BEGIN Data under study
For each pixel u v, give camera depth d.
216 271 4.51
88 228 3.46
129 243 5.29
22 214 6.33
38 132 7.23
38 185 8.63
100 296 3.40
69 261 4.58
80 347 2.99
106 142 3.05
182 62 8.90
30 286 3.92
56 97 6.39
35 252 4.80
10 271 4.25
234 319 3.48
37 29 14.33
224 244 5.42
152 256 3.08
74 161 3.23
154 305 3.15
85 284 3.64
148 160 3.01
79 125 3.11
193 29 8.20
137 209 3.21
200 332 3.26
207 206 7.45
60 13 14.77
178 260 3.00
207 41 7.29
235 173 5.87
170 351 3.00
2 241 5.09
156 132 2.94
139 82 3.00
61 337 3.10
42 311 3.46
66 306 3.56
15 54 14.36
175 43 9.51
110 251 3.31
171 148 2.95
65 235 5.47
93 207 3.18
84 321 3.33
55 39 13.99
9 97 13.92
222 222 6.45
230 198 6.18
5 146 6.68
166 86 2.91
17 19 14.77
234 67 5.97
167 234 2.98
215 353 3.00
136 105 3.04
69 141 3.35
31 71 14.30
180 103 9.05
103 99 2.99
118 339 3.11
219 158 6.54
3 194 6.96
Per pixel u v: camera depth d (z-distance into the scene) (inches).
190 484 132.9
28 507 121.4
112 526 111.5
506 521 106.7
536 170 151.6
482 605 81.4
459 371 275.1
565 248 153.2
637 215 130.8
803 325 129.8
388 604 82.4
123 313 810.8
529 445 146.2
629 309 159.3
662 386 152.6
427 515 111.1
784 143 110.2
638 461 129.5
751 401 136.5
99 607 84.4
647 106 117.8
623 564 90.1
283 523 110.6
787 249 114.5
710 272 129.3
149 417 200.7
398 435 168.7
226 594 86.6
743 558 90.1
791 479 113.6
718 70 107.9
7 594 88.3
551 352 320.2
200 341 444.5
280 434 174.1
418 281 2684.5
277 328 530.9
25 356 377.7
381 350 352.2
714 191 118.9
END Data under study
• [Assignment]: Give exactly the lines from the one with "215 353 3.00" to the end of the entries, nothing before them.

• [Answer below]:
215 353 3.00
136 105 3.04
69 141 3.35
31 71 14.30
180 103 9.05
103 99 2.99
118 339 3.11
219 158 6.54
3 194 6.96
Per pixel u v: camera depth d (z-distance into the scene) (inches).
190 484 132.9
28 507 121.4
112 526 111.5
506 521 106.7
536 170 151.6
482 605 81.4
459 371 275.1
565 248 153.2
637 215 130.8
803 325 129.8
388 604 82.4
123 313 810.8
529 445 146.2
629 309 159.3
662 386 152.6
427 515 111.1
784 143 110.2
638 461 129.5
751 401 136.5
99 607 84.4
647 106 117.8
623 564 90.1
283 523 110.6
787 249 114.5
710 272 129.3
149 417 200.7
398 435 168.7
226 594 86.6
743 558 90.1
791 479 113.6
718 70 107.9
7 594 88.3
551 352 320.2
200 341 444.5
280 434 174.1
418 281 2684.5
277 328 530.9
25 356 377.7
381 350 352.2
714 191 118.9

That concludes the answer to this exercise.